## AIM OF THE TASK
Your reply should be made up of every line in the records below that holds the string "transportasi".

Collection entries
Segment Open

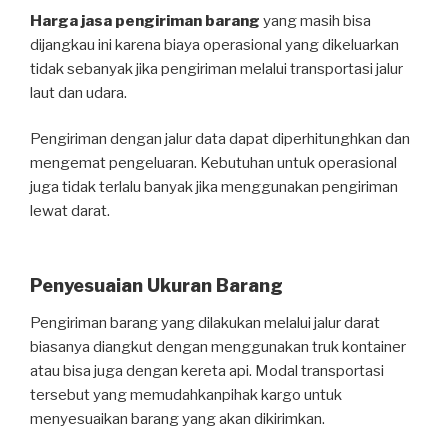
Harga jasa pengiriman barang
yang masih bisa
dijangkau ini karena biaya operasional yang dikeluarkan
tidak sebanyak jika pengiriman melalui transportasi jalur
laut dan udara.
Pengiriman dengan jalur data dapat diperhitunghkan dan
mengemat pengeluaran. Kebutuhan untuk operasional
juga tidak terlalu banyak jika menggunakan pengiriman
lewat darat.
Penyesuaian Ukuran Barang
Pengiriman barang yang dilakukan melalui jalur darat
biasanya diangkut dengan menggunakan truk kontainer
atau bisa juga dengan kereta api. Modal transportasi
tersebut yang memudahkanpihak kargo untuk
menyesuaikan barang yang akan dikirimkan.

Segment Closed

## ANSWER SECTION
tidak sebanyak jika pengiriman melalui transportasi jalur
atau bisa juga dengan kereta api. Modal transportasi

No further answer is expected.